Mateus Braga

Isobar Brasília's creative VP

thought leadership

Courage cannot, or at least should not, be a personal characteristic. More than courageous people, I believe that there are courageous attitudes in this world that we take at decisive moments in our lives.

We often attribute to courage some acts that are actually reckless, irresponsible, or even arrogant.

"How did he have the courage to throw himself on his head without knowing what was underneath? That's not courage, that's stupid."

And I'm not here arguing to strengthen or stimulate these thoughtless attitudes. Taking risks without measuring consequences is not about courage, but true creativity is about having the courage to follow one's instincts. I believe that creativity is a great act of courage. The first kiss, the first writing, starting a project from scratch, an idea... A layout on a blank sheet of paper is so courageous that it must be stimulated everywhere.

Meeting rooms are working cemeteries of courageous ideas, killed by people who feel fear. And it's interesting to think that fear kills more than courage, right? But it's true. A frightened animal usually attacks. The soldiers who are most afraid are the ones who kill most in wars. The most fearful agencies repeat the formulas and kill the market, that is, fear is very harmful because it makes us act on impulse, and not with intelligence.

Fear dampens. Fear is a mattress. Fear is comfort.
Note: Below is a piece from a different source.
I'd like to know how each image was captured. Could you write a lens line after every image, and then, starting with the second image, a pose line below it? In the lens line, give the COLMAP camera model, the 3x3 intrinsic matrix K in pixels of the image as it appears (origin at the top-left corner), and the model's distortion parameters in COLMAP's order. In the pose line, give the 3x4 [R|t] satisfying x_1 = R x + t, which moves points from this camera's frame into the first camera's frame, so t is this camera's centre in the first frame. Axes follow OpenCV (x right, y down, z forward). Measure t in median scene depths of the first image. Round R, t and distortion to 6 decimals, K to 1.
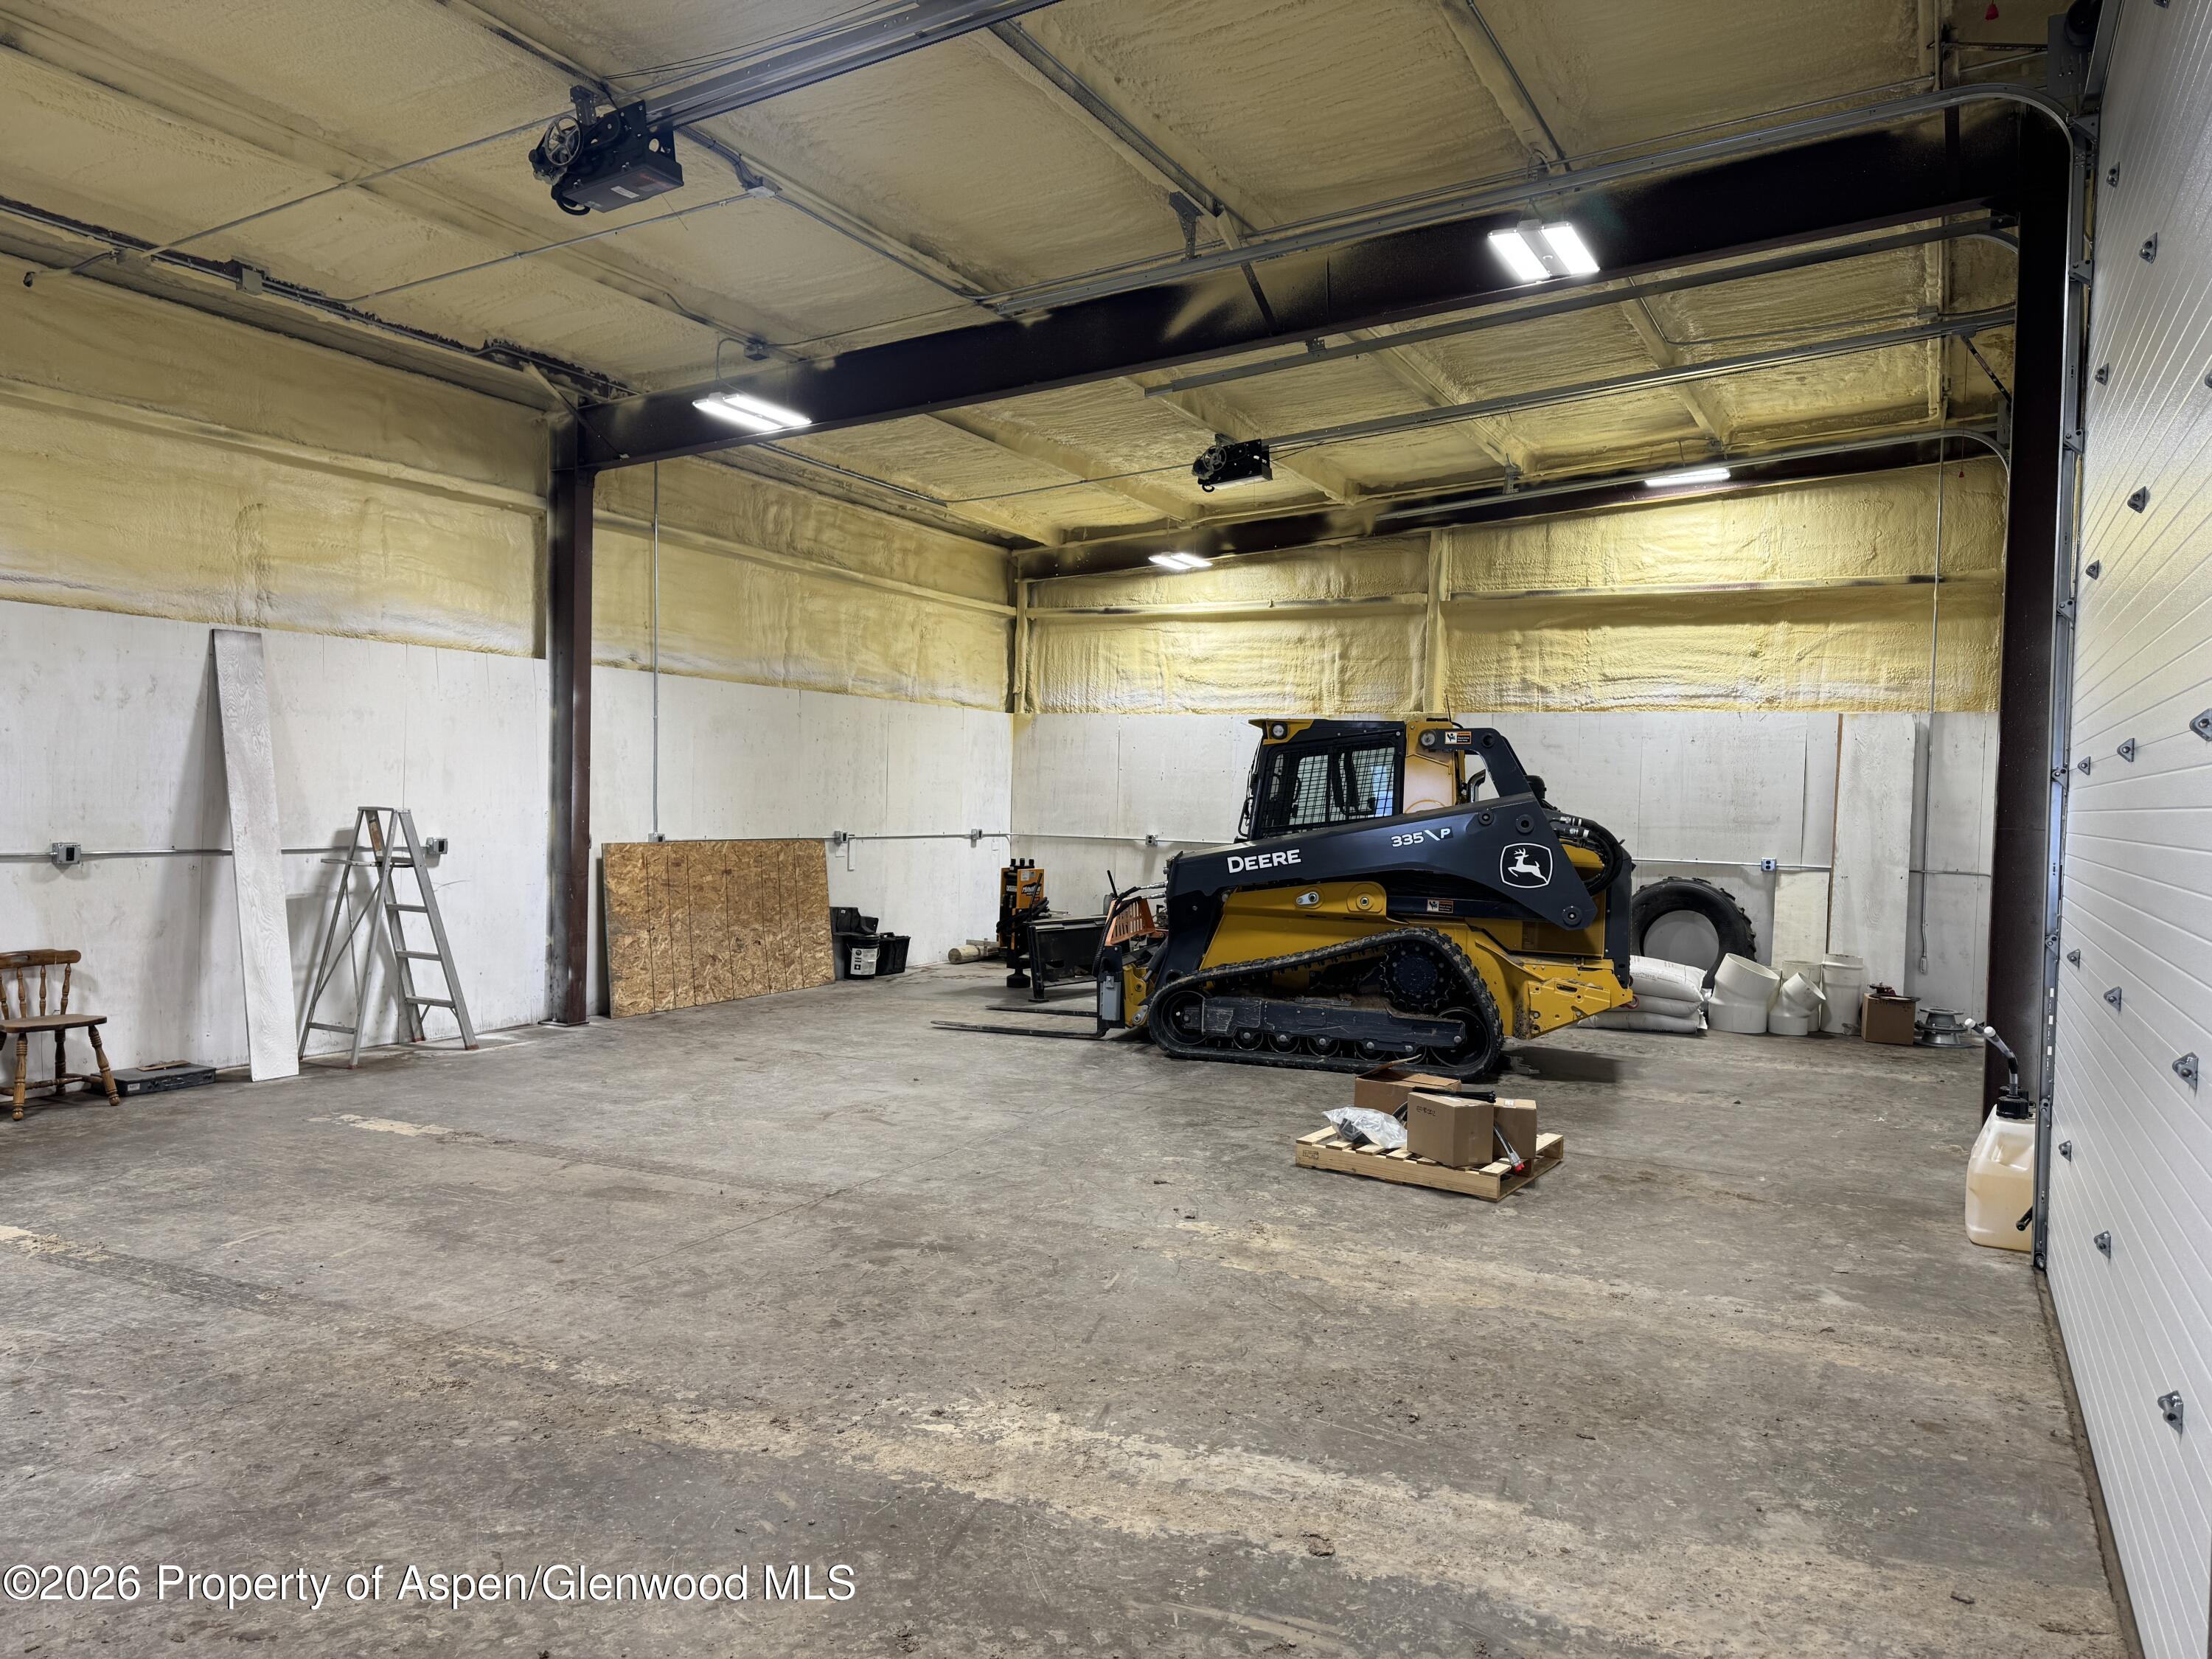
lens RADIAL K [[1525.3, 0, 1106.0], [0, 1525.3, 829.5], [0, 0, 1]] dist [0.056338, 0.024824]
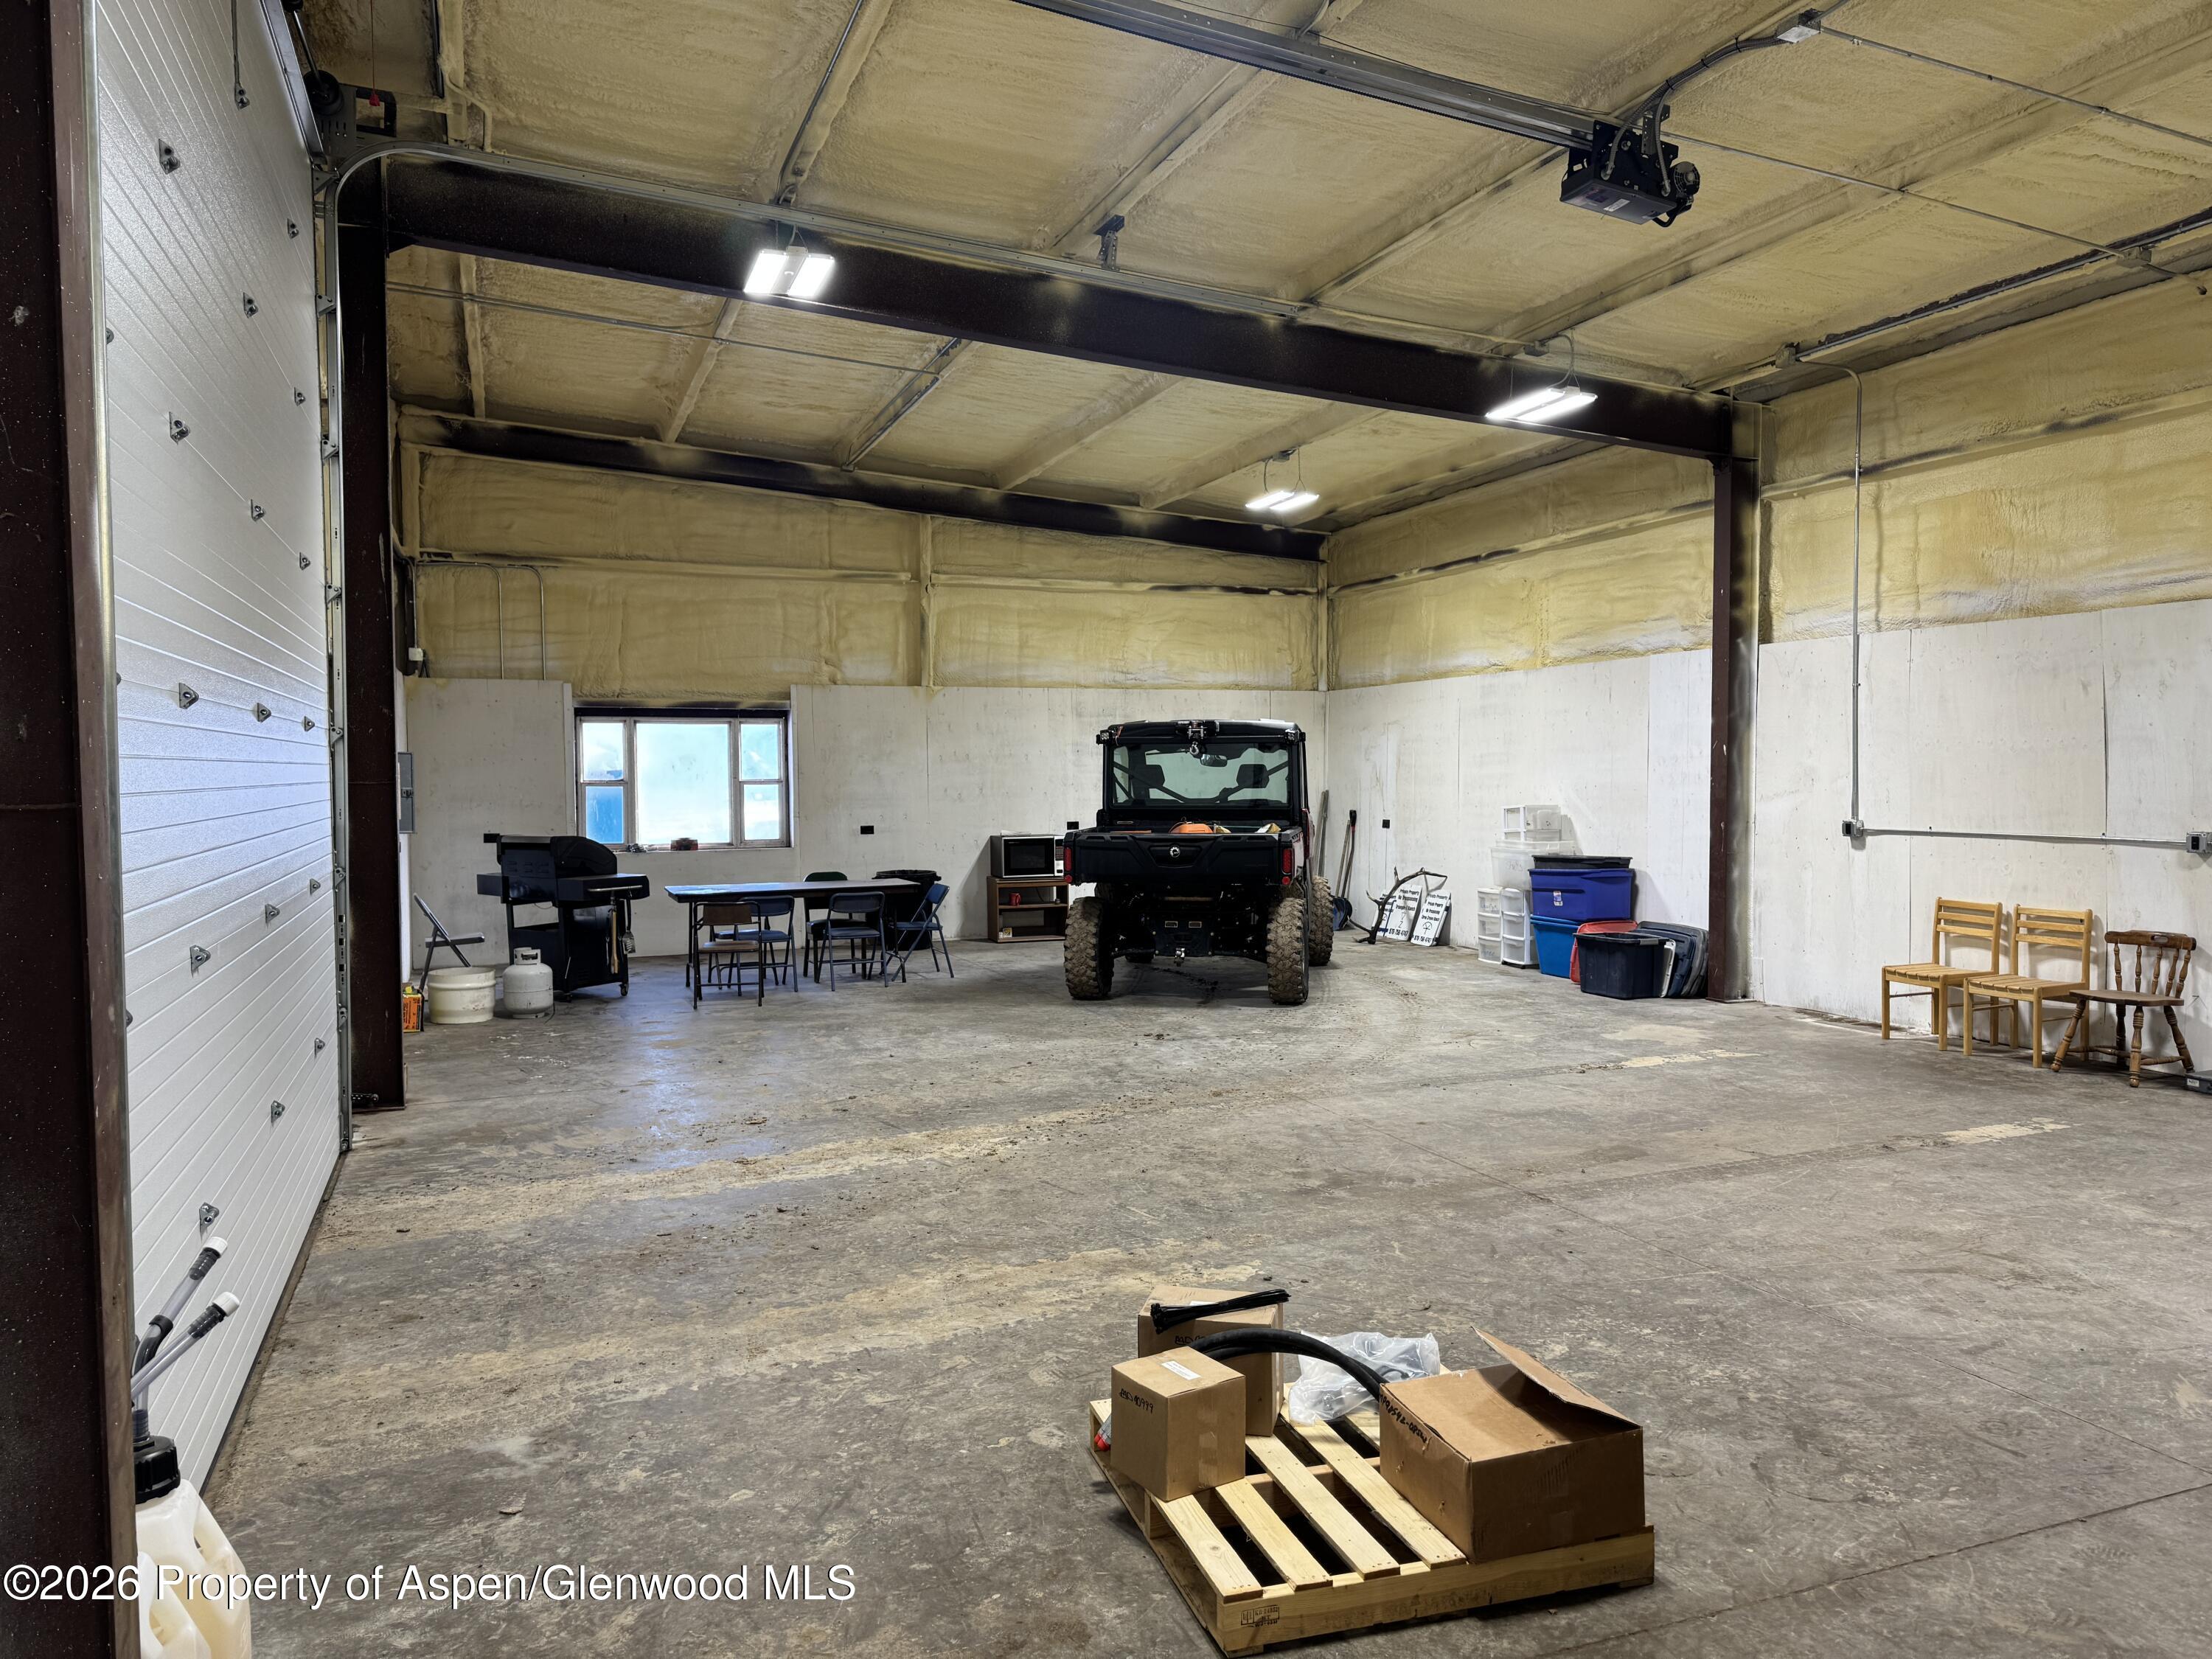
lens RADIAL K [[1395.1, 0, 1106.0], [0, 1395.1, 829.5], [0, 0, 1]] dist [0.109628, -0.001821]
pose [[-0.619607, 0.017261, -0.784723, 0.808081], [-0.029272, 0.998555, 0.045077, -0.024241], [0.784366, 0.050901, -0.618206, 1.593026]]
But enough about talking about fear. I am here to talk about courage. Courage is what unlocks, moves us to the next step, brings optimism and helps us see a way out. It is what makes us believe that it will work and move on.

Courage drives us forward. Courage is a springboard. Courage is open.

If you, people in the media, marketing and commercial creative industries are afraid - don't be scared. This is normal. The news is there: big data, performance, inbound, etc. Face them head on, even if you are afraid, but face them. Use creativity as a spring of courage and beat the fear.

A toast to the brave men and women who were the strong base for our industry (I won't name names), and who built what many people would find easy to destroy.

If you want to change, shall we take courage together?